- Instructions to follow -
Give the listing again word for word. Leave every image out.

Start of Given information

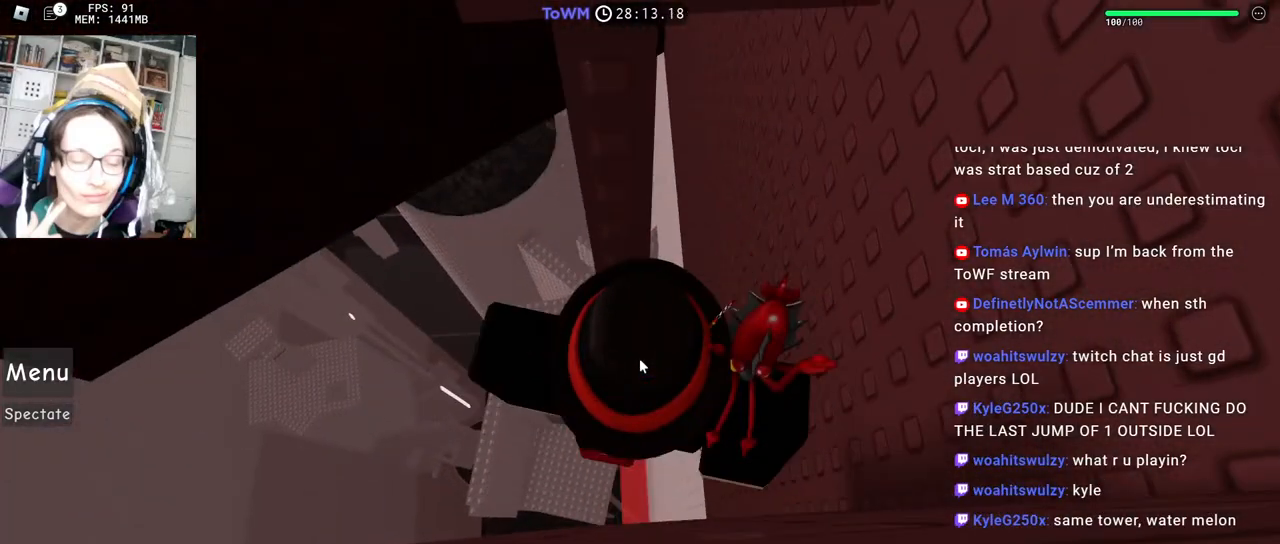
{"keys": [], "mouse": ["right"], "events": [[350, "w", "down"], [433, "w", "up"]]}
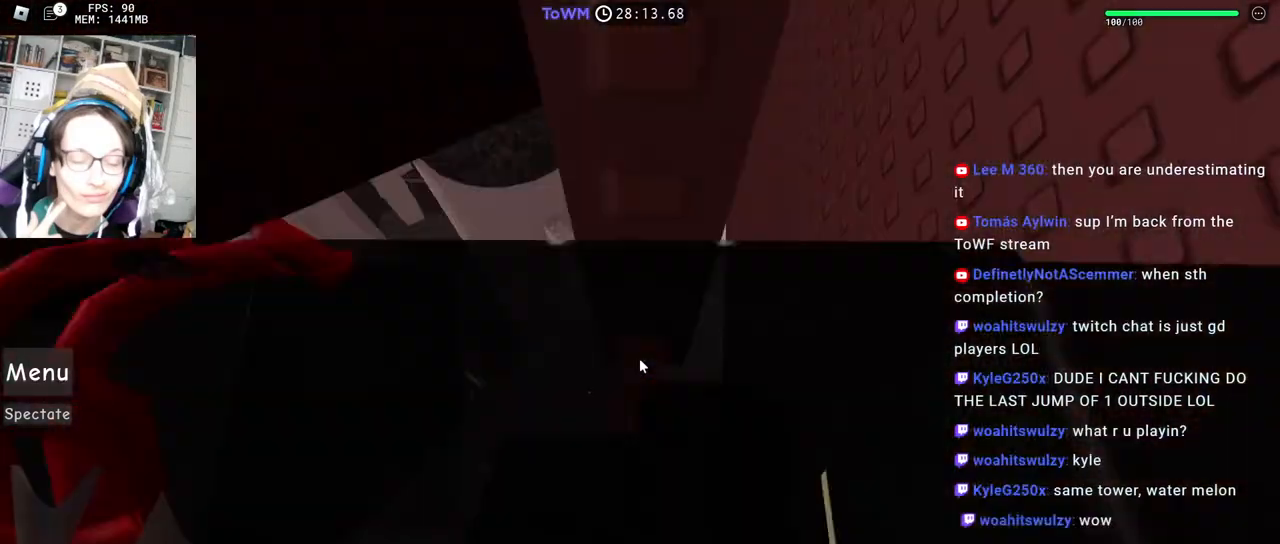
{"keys": [], "mouse": ["right"], "events": [[117, "w", "down"], [183, "w", "up"], [300, "w", "down"], [350, "w", "up"]]}
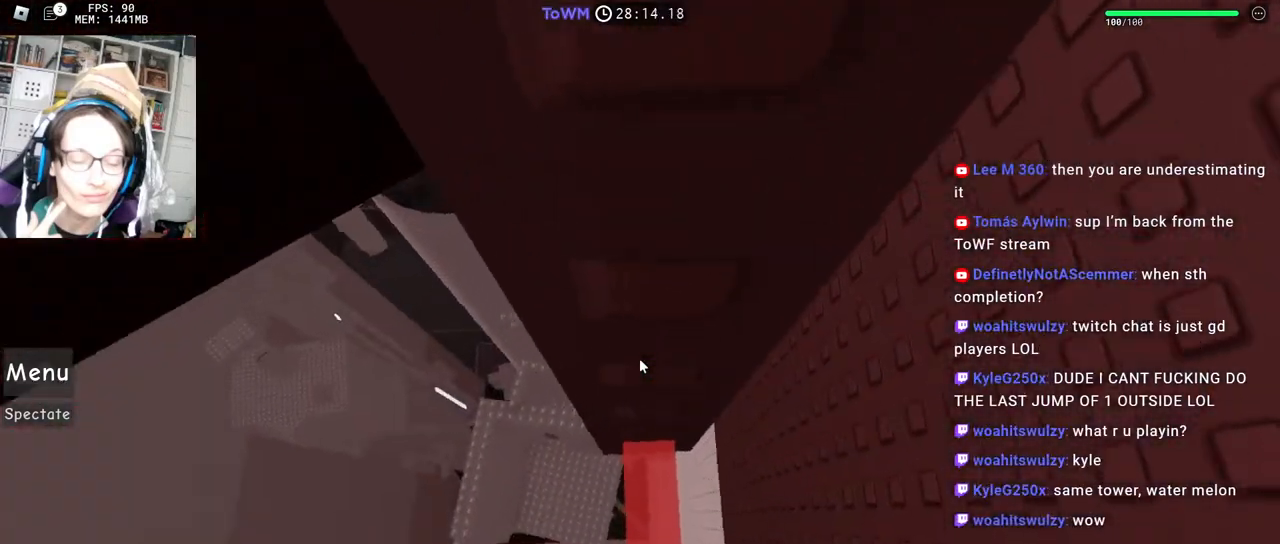
{"keys": [], "mouse": ["right"], "events": [[150, "a", "down"], [150, "w", "down"], [183, "a", "up"], [183, "w", "up"], [450, "a", "down"], [483, "a", "up"]]}
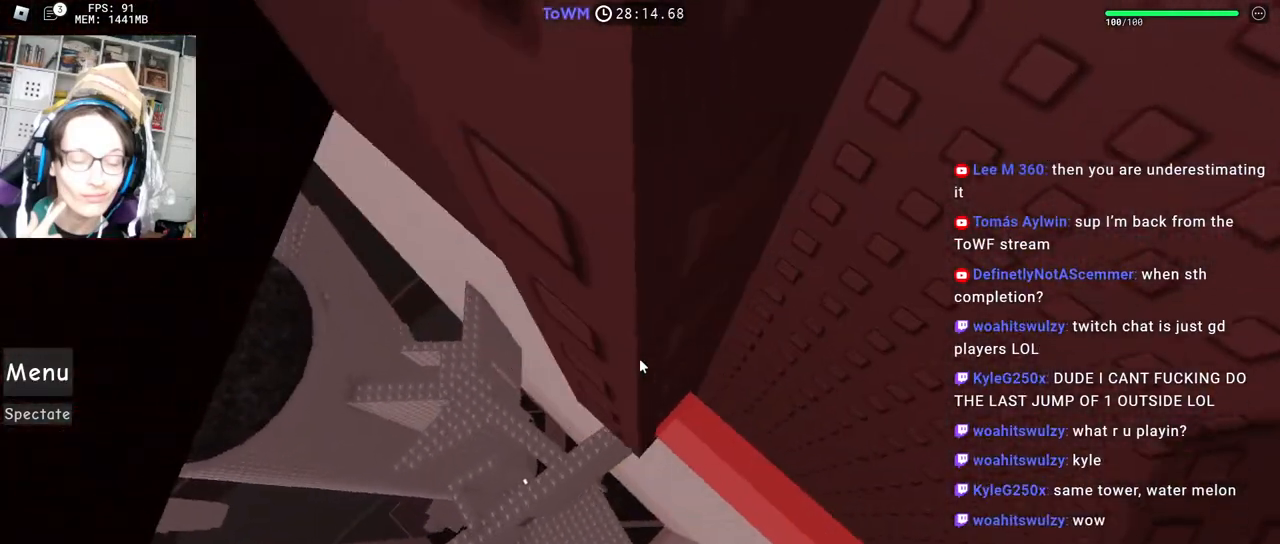
{"keys": [], "mouse": ["right"], "events": [[333, "d", "down"], [333, "w", "down"], [383, "d", "up"], [383, "w", "up"]]}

End of Given information

- Response to this exercise -
{"keys": [], "mouse": ["right"], "events": [[350, "w", "down"], [433, "w", "up"]]}
{"keys": [], "mouse": ["right"], "events": [[117, "w", "down"], [183, "w", "up"], [300, "w", "down"], [350, "w", "up"]]}
{"keys": [], "mouse": ["right"], "events": [[150, "a", "down"], [150, "w", "down"], [183, "a", "up"], [183, "w", "up"], [450, "a", "down"], [483, "a", "up"]]}
{"keys": [], "mouse": ["right"], "events": [[333, "d", "down"], [333, "w", "down"], [383, "d", "up"], [383, "w", "up"]]}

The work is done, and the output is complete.